:: Data for analysis ::

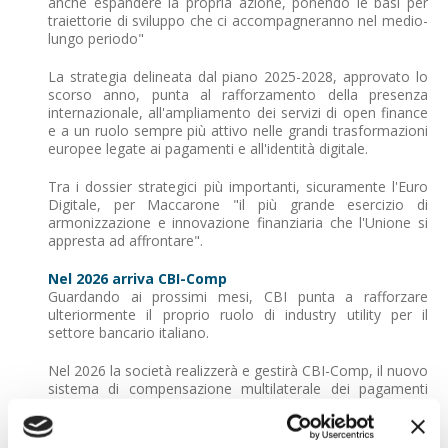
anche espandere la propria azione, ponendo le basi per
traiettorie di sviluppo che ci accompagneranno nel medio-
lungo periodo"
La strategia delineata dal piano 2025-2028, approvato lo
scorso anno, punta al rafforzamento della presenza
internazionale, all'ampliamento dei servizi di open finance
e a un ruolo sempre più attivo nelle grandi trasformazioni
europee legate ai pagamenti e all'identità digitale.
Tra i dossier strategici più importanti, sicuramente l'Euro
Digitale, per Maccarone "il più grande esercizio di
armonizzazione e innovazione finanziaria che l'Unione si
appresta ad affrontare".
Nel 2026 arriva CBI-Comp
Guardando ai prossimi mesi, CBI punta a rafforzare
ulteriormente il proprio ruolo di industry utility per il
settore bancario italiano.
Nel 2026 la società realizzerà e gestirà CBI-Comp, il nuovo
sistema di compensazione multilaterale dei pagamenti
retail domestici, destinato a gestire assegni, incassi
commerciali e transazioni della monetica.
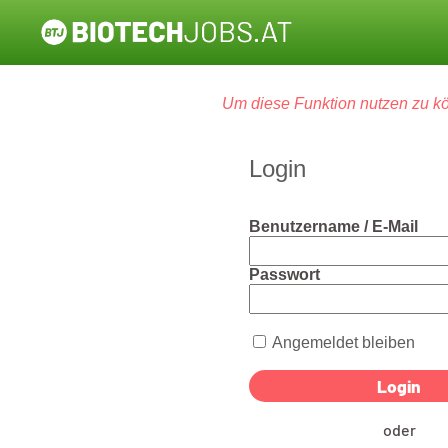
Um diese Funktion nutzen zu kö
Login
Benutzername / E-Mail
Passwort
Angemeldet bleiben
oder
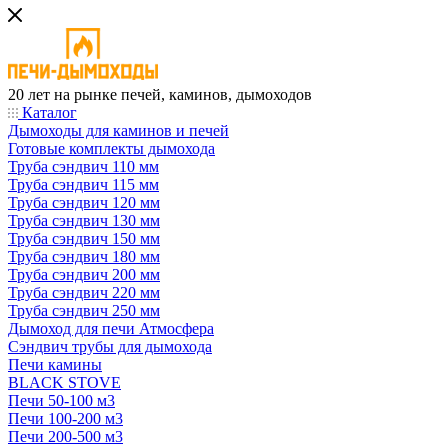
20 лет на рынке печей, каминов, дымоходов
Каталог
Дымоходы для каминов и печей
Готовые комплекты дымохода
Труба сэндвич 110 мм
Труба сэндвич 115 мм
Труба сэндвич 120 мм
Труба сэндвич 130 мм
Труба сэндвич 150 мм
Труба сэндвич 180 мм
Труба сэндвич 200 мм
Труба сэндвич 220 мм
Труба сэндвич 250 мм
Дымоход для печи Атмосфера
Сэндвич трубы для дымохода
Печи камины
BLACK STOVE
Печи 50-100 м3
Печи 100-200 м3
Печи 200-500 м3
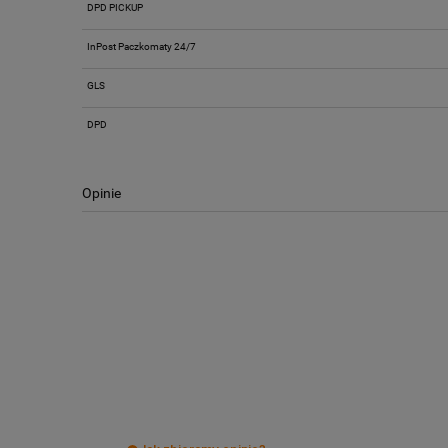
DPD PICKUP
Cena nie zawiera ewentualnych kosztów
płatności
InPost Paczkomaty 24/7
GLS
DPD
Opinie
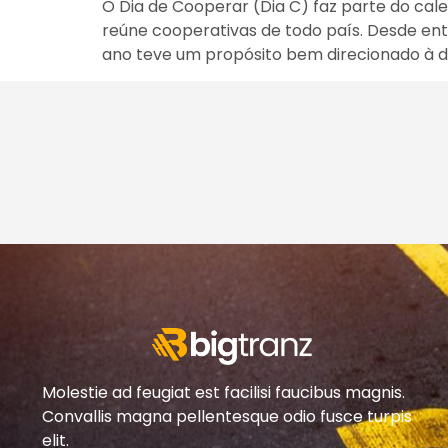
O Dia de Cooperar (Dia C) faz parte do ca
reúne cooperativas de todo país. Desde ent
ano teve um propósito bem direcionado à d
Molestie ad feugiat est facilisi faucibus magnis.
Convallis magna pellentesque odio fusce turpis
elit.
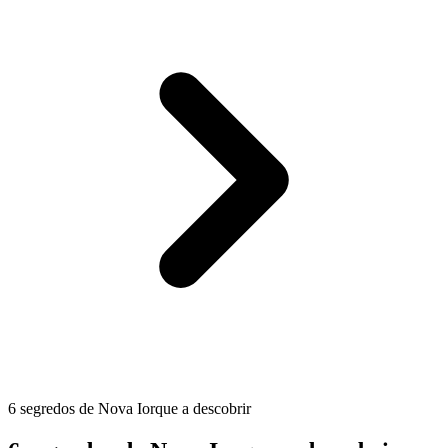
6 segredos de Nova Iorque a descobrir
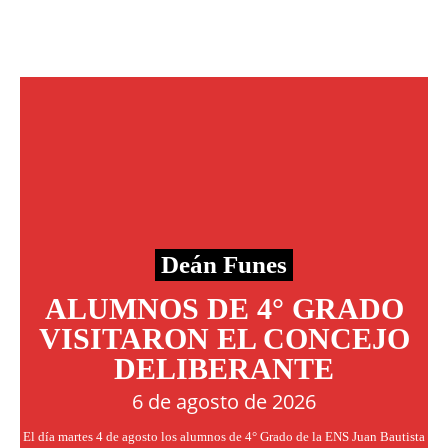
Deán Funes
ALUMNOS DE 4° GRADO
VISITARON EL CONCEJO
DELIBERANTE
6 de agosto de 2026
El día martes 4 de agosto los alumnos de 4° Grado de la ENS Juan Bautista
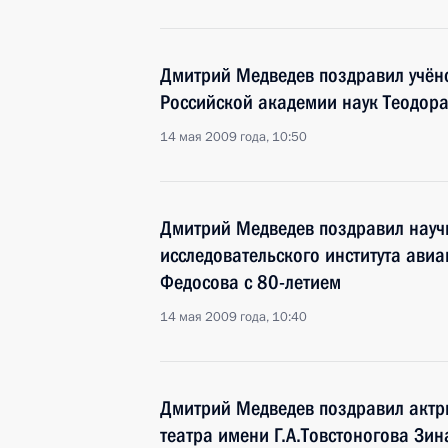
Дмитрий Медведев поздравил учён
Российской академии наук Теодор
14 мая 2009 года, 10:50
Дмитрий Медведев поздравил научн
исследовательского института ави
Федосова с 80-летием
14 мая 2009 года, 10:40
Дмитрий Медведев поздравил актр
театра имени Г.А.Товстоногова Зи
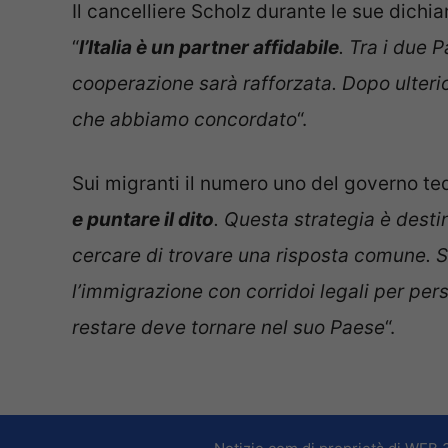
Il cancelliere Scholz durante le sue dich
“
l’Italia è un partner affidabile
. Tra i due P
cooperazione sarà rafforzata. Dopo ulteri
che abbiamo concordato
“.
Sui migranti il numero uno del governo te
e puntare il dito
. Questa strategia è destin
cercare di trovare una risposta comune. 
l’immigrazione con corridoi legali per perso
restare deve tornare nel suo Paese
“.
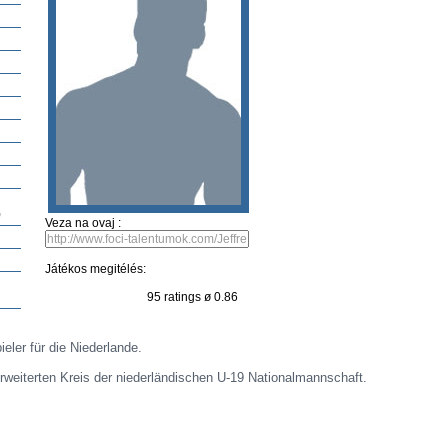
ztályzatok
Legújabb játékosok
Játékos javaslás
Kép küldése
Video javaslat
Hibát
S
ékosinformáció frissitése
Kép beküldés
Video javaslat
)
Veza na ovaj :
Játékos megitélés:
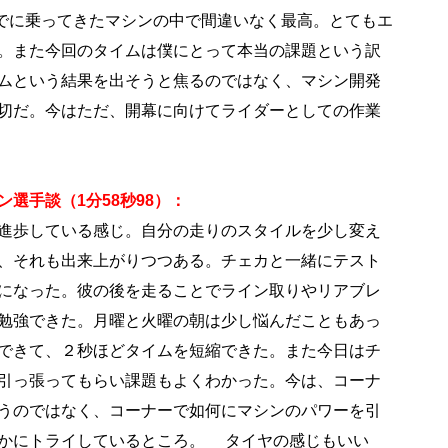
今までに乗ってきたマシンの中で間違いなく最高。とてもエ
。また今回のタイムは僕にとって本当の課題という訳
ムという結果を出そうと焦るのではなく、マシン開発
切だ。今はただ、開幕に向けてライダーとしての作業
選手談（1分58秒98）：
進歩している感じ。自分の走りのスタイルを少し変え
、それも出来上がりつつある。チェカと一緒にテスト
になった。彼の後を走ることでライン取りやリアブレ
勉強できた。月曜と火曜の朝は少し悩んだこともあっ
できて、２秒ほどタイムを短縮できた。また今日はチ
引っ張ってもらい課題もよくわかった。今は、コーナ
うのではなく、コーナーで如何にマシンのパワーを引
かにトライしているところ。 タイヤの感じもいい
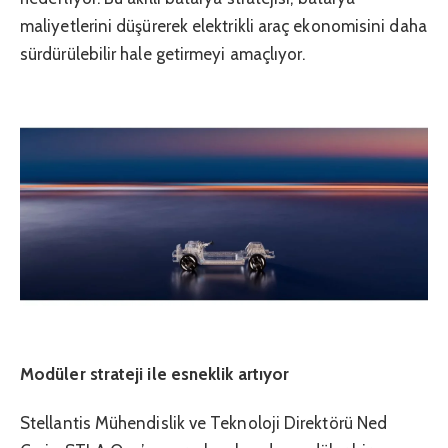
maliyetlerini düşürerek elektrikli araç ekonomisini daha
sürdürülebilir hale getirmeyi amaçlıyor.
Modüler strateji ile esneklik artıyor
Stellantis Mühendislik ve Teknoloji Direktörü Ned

:: Your objective ::
With all pictures left out, please transcribe exactly the lines from the start of the material through the line with "scorso anno, punta".

:: Solved exercise ::
anche espandere la propria azione, ponendo le basi per
traiettorie di sviluppo che ci accompagneranno nel medio-
lungo periodo"
La strategia delineata dal piano 2025-2028, approvato lo
scorso anno, punta al rafforzamento della presenza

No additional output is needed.